Sforza, trovandosi nel regno di Napoli, mosse il re Ferdinando in favor suo e de’ fratelli; e naturalmente la principessa Ippolita, sorella de’ relegati, vi avrà contribuito. Il re Ferdinando di Napoli animò i Genovesi a sottrarsi e prendere il partito degli esuli fratelli; animò gli Svizzeri a fare delle incursioni nel Milanese; Sforza duca di Bari, malgrado la relegazione, da Napoli passò nel Genovesato, ed ivi morì. (1479) Il ducato di Bari dal re di Napoli venne infeudato a Lodovico Sforza, detto il Moro, il quale con ottomila combattenti da Genova s’innoltrò nel Milanese, ed occuponne tutta la porzione sino al Po. Ciò accadde l’anno 1479. Lodovico però faceva dovunque gridare: viva il duca Giovanni Galeazzo, e protestava di aver mosse le armi in soccorso del nipote per liberarlo dalla tirannia del Simonetta e da’ cattivi consiglieri. Il duca era fanciullo di dieci anni. La duchessa Bona era una bella principessa, e non per anco avea passata l’età della debolezza, ed era più donna che sovrana. Eravi alla corte certo Antonio Trassino, ferrarese, uomo di bassi natali, e stipendiato come scalco; giovane però di ornata ed elegante figura, al quale la duchessa senza riserva confidava tutto ciò che si faceva dal Simonetta e nel consiglio. Il Simonetta, sendosene avveduto, trascurava quell’indegno favorito; [p. 75 modifica]ma non osava di più. Trassino, che si vedeva rispettato da ognuno e dal solo Simonetta disprezzato, lo abborriva. Questo Trassino fu il mezzo per cui Lodovico segretamente si riconciliò colla duchessa. Improvvisamente Lodovico staccossi dal suo esercito, e comparve nel castello di Milano il giorno 7 di settembre 1479; il che sorprese il Simonetta. La duchessa e il duca lo accolsero come un cognato ed uno zio amico, e venne alloggiato nel castello. Cicho Simonetta venne accolto da Lodovico con apparente amicizia e stima, come un vecchio ministro benemerito; ma egli non si lasciò ingannare, e nel momento in cui potè abboccarsi colla duchessa, le disse: Signora, io perderò la testa, e voi lo Stato. (1480) E in fatti, il giorno 30 di ottobre del 1480, a Pavia, gli venne troncata la testa all’età di settant’anni; al quale destino, sebbene ingiusto, si piegò colla costanza e magnanimità che doveva coronare la virtuosa di lui vita. Cicho era fratello di Giovanni Simonetta, autore della storia sforzesca. E in vita e in morte Cicho si mostrò degno di essere stato l’amico di Francesco Sforza. Si fecero allora i quattro versi seguenti:

Dum fidus servare volo patriamque ducemque,

Multorum insidiis proditus, interii.

Ille sed immensa celebrari laude meretur,

Qui mavult vita, quam caruisse fide.

Come poi venisse abbandonato a così indegno destino un ministro tanto illibato ed illustre, ce lo dice il Corio; cioè per la fazione de’ nemici, i quali giunsero a prendere le armi contra lo stesso Lodovico, avendo alla testa Federico marchese di Mantova, Guglielmo marchese di Monferrato, Giovanni Bentivoglio ed altri illustri personaggi, i quali obbligarono Lodovico a far imprigionare il [p. 76 modifica]Simonetta, che, malgrado la protezione e gli uffici di altri principi, venne abbandonato alla vendetta de’ nemici che gli avea conciliati la passata fortuna, e fors’anco la stessa sua virtù.

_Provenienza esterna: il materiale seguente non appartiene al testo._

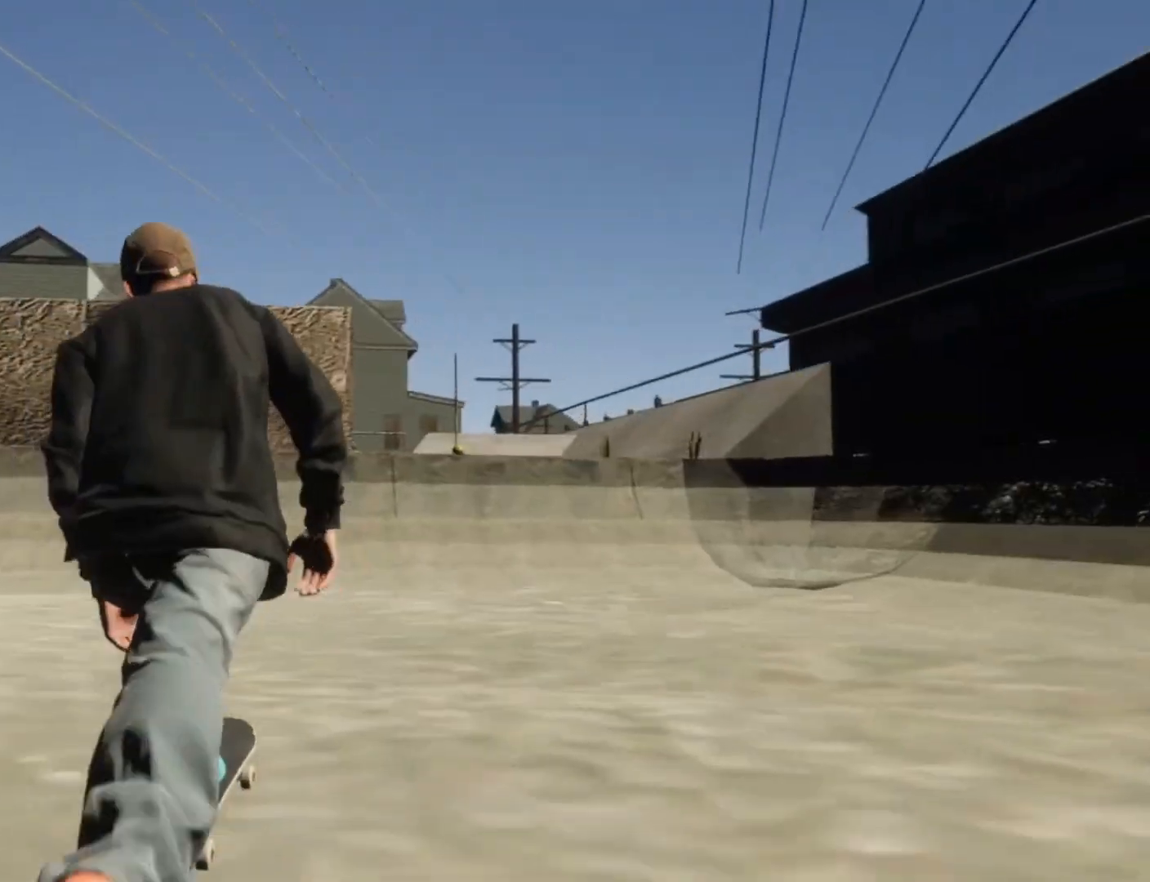
{"dt_ms": 500, "buttons": ["A"], "left_stick": "center", "right_stick": "center", "events": [[208, "R2", "down"], [417, "A", "down"], [500, "R2", "up"]]}
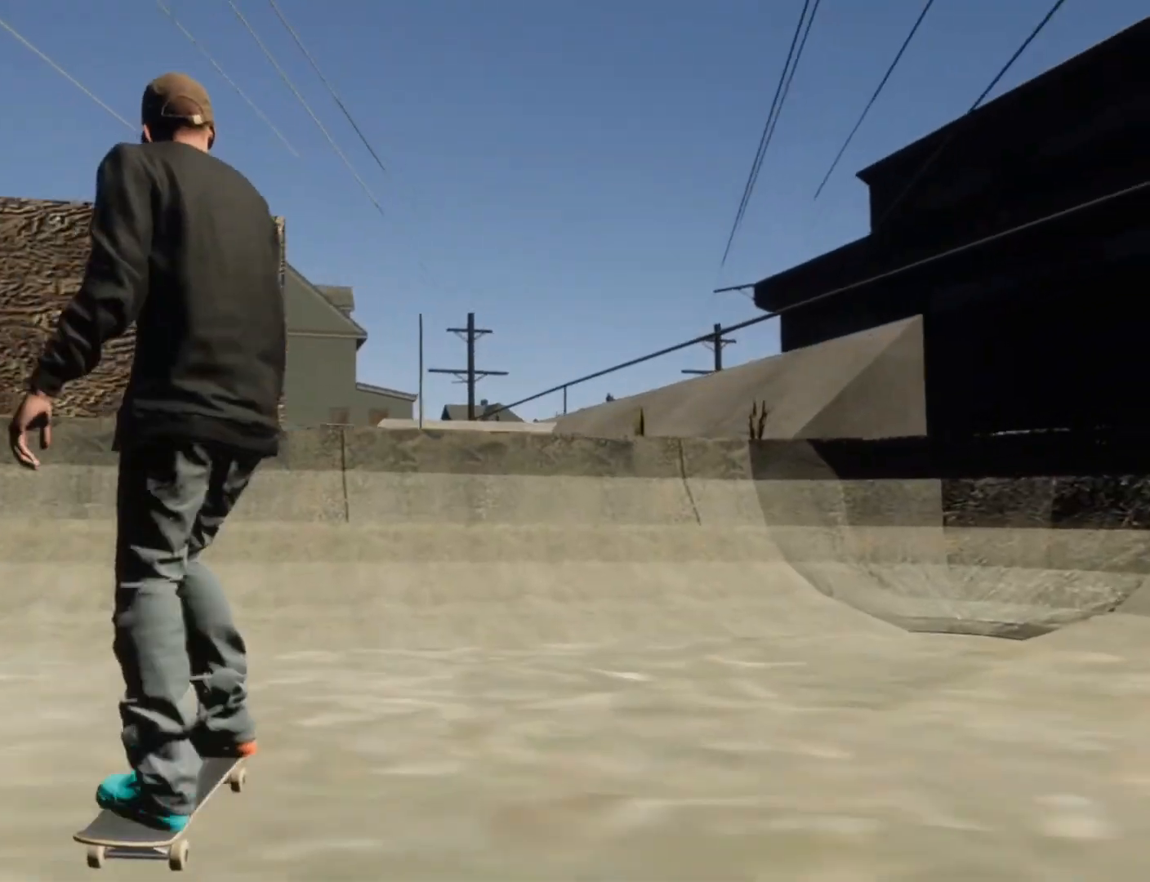
{"dt_ms": 500, "buttons": [], "left_stick": "center", "right_stick": "center", "events": [[83, "A", "up"]]}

Poco tardò a verificarsi il rimanente del vaticinio del Simonetta. (1481) Il favorito della duchessa Trassino, accecato, siccome avviene alle anime basse, dalla prospera fortuna, mancando ai riguardi ch’egli doveva verso Lodovico, venne scacciato nel 1481, e portò seco a Venezia un tesoro di gioie e di denaro. La duchessa si avvilì talmente, che rinunziò a Lodovico la tutela con un atto solenne, sperando con ciò di rimaner libera, ed uscendo dallo Stato rivedere il favorito: ma il primo uso che Lodovico fece del potere confidatogli, fu d’impedirle l’uscita dallo Stato, e ad Abbiategrasso venne arrestata. Così Antonio Trassino, senza saperlo, fu quegli per cui la casa Sforza poi perdette lo Stato, i Francesi occuparono il ducato, gl’Imperiali gli scacciarono; e si formò un nuovo ordine di cose per tutta l’Italia, come in appresso vedremo. Le debolezze di una donna, e la bella figura di uno scalco fecero maggior rivoluzione nel destino d’Italia, di quello che non avrebbe fatto un gran monarca od un conquistatore.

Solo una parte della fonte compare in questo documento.